WORK TO BE COMPLETED - In the records below, find each line containing the word "down" and copy it.

:: RECORDS TO USE

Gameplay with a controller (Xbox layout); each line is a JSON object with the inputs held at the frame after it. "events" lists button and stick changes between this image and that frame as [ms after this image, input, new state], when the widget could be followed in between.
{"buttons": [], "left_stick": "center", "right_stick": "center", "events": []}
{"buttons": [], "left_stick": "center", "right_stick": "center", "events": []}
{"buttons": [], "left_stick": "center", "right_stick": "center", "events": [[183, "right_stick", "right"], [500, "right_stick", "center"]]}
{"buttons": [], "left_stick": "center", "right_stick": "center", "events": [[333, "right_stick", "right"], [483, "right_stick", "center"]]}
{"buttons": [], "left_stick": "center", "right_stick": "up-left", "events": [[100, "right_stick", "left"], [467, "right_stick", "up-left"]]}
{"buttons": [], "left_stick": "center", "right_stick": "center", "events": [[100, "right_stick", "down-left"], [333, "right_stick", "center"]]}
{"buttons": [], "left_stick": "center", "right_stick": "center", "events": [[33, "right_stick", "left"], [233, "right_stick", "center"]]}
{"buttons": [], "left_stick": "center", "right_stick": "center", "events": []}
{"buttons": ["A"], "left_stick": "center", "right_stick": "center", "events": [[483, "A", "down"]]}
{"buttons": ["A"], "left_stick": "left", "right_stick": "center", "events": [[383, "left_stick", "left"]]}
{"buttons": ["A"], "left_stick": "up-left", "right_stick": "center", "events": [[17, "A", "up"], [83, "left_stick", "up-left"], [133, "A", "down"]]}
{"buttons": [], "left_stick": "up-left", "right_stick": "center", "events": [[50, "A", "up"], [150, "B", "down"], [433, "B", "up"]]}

::::

RESULT -
{"buttons": [], "left_stick": "center", "right_stick": "center", "events": [[100, "right_stick", "down-left"], [333, "right_stick", "center"]]}
{"buttons": ["A"], "left_stick": "center", "right_stick": "center", "events": [[483, "A", "down"]]}
{"buttons": ["A"], "left_stick": "up-left", "right_stick": "center", "events": [[17, "A", "up"], [83, "left_stick", "up-left"], [133, "A", "down"]]}
{"buttons": [], "left_stick": "up-left", "right_stick": "center", "events": [[50, "A", "up"], [150, "B", "down"], [433, "B", "up"]]}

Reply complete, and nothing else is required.